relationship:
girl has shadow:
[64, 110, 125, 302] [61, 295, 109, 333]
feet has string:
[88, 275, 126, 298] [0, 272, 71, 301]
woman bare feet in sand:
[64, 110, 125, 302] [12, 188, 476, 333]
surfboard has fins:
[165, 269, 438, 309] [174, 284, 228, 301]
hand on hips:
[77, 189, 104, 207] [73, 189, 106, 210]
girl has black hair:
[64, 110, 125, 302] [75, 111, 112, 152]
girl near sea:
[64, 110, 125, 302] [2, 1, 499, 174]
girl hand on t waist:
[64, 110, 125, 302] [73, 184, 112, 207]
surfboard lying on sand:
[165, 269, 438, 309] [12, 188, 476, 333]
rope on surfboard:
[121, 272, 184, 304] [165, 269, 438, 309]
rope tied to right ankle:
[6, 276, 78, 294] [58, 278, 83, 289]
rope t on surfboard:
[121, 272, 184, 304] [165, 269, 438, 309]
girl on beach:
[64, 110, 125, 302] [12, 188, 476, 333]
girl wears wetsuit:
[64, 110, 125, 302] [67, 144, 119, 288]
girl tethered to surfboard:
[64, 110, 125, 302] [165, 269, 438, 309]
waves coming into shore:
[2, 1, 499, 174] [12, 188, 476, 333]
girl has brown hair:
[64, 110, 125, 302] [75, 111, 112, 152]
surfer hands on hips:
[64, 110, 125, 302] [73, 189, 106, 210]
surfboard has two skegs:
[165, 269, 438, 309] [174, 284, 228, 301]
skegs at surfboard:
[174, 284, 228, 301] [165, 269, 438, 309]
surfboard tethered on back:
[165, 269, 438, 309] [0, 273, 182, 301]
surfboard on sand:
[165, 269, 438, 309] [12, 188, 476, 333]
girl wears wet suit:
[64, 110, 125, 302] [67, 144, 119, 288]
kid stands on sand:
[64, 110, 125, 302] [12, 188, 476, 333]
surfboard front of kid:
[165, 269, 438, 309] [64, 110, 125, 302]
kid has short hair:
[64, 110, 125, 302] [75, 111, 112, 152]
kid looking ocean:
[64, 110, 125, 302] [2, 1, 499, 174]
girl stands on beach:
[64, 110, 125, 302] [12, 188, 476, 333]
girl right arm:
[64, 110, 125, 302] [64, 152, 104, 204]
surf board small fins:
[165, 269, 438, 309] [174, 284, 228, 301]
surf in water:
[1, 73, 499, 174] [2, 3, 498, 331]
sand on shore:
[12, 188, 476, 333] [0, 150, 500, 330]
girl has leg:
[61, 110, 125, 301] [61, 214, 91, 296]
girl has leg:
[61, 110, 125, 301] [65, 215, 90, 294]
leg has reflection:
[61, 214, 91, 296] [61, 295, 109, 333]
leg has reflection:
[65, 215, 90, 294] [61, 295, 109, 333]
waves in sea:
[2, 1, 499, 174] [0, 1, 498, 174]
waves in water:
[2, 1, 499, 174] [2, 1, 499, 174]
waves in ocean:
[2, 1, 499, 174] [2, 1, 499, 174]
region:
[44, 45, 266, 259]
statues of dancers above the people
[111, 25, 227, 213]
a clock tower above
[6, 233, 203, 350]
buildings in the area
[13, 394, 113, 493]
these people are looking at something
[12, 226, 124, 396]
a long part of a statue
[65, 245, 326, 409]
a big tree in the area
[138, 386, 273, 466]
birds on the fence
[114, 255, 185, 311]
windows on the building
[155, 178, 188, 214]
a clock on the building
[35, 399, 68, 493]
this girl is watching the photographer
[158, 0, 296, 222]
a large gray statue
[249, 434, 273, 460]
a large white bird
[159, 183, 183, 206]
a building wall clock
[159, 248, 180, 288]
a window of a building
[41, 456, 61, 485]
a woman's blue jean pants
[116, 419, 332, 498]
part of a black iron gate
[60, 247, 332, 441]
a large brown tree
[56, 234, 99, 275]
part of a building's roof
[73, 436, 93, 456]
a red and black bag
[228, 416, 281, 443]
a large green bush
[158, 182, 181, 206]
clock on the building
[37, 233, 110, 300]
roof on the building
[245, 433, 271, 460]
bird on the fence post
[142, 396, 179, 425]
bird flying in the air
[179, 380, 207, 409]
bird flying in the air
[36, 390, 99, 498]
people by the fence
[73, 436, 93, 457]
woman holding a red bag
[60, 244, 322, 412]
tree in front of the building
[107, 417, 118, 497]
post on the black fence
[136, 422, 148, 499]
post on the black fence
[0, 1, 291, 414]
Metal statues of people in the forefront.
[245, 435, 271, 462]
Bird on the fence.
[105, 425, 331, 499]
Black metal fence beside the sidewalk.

◆ **Given task**
Update all the lines above by swapping each occurrence of "surfboard" for "board", leaving everything else unchanged.

◆ **Output for this exercise**
relationship:
girl has shadow:
[64, 110, 125, 302] [61, 295, 109, 333]
feet has string:
[88, 275, 126, 298] [0, 272, 71, 301]
woman bare feet in sand:
[64, 110, 125, 302] [12, 188, 476, 333]
board has fins:
[165, 269, 438, 309] [174, 284, 228, 301]
hand on hips:
[77, 189, 104, 207] [73, 189, 106, 210]
girl has black hair:
[64, 110, 125, 302] [75, 111, 112, 152]
girl near sea:
[64, 110, 125, 302] [2, 1, 499, 174]
girl hand on t waist:
[64, 110, 125, 302] [73, 184, 112, 207]
board lying on sand:
[165, 269, 438, 309] [12, 188, 476, 333]
rope on board:
[121, 272, 184, 304] [165, 269, 438, 309]
rope tied to right ankle:
[6, 276, 78, 294] [58, 278, 83, 289]
rope t on board:
[121, 272, 184, 304] [165, 269, 438, 309]
girl on beach:
[64, 110, 125, 302] [12, 188, 476, 333]
girl wears wetsuit:
[64, 110, 125, 302] [67, 144, 119, 288]
girl tethered to board:
[64, 110, 125, 302] [165, 269, 438, 309]
waves coming into shore:
[2, 1, 499, 174] [12, 188, 476, 333]
girl has brown hair:
[64, 110, 125, 302] [75, 111, 112, 152]
surfer hands on hips:
[64, 110, 125, 302] [73, 189, 106, 210]
board has two skegs:
[165, 269, 438, 309] [174, 284, 228, 301]
skegs at board:
[174, 284, 228, 301] [165, 269, 438, 309]
board tethered on back:
[165, 269, 438, 309] [0, 273, 182, 301]
board on sand:
[165, 269, 438, 309] [12, 188, 476, 333]
girl wears wet suit:
[64, 110, 125, 302] [67, 144, 119, 288]
kid stands on sand:
[64, 110, 125, 302] [12, 188, 476, 333]
board front of kid:
[165, 269, 438, 309] [64, 110, 125, 302]
kid has short hair:
[64, 110, 125, 302] [75, 111, 112, 152]
kid looking ocean:
[64, 110, 125, 302] [2, 1, 499, 174]
girl stands on beach:
[64, 110, 125, 302] [12, 188, 476, 333]
girl right arm:
[64, 110, 125, 302] [64, 152, 104, 204]
surf board small fins:
[165, 269, 438, 309] [174, 284, 228, 301]
surf in water:
[1, 73, 499, 174] [2, 3, 498, 331]
sand on shore:
[12, 188, 476, 333] [0, 150, 500, 330]
girl has leg:
[61, 110, 125, 301] [61, 214, 91, 296]
girl has leg:
[61, 110, 125, 301] [65, 215, 90, 294]
leg has reflection:
[61, 214, 91, 296] [61, 295, 109, 333]
leg has reflection:
[65, 215, 90, 294] [61, 295, 109, 333]
waves in sea:
[2, 1, 499, 174] [0, 1, 498, 174]
waves in water:
[2, 1, 499, 174] [2, 1, 499, 174]
waves in ocean:
[2, 1, 499, 174] [2, 1, 499, 174]
region:
[44, 45, 266, 259]
statues of dancers above the people
[111, 25, 227, 213]
a clock tower above
[6, 233, 203, 350]
buildings in the area
[13, 394, 113, 493]
these people are looking at something
[12, 226, 124, 396]
a long part of a statue
[65, 245, 326, 409]
a big tree in the area
[138, 386, 273, 466]
birds on the fence
[114, 255, 185, 311]
windows on the building
[155, 178, 188, 214]
a clock on the building
[35, 399, 68, 493]
this girl is watching the photographer
[158, 0, 296, 222]
a large gray statue
[249, 434, 273, 460]
a large white bird
[159, 183, 183, 206]
a building wall clock
[159, 248, 180, 288]
a window of a building
[41, 456, 61, 485]
a woman's blue jean pants
[116, 419, 332, 498]
part of a black iron gate
[60, 247, 332, 441]
a large brown tree
[56, 234, 99, 275]
part of a building's roof
[73, 436, 93, 456]
a red and black bag
[228, 416, 281, 443]
a large green bush
[158, 182, 181, 206]
clock on the building
[37, 233, 110, 300]
roof on the building
[245, 433, 271, 460]
bird on the fence post
[142, 396, 179, 425]
bird flying in the air
[179, 380, 207, 409]
bird flying in the air
[36, 390, 99, 498]
people by the fence
[73, 436, 93, 457]
woman holding a red bag
[60, 244, 322, 412]
tree in front of the building
[107, 417, 118, 497]
post on the black fence
[136, 422, 148, 499]
post on the black fence
[0, 1, 291, 414]
Metal statues of people in the forefront.
[245, 435, 271, 462]
Bird on the fence.
[105, 425, 331, 499]
Black metal fence beside the sidewalk.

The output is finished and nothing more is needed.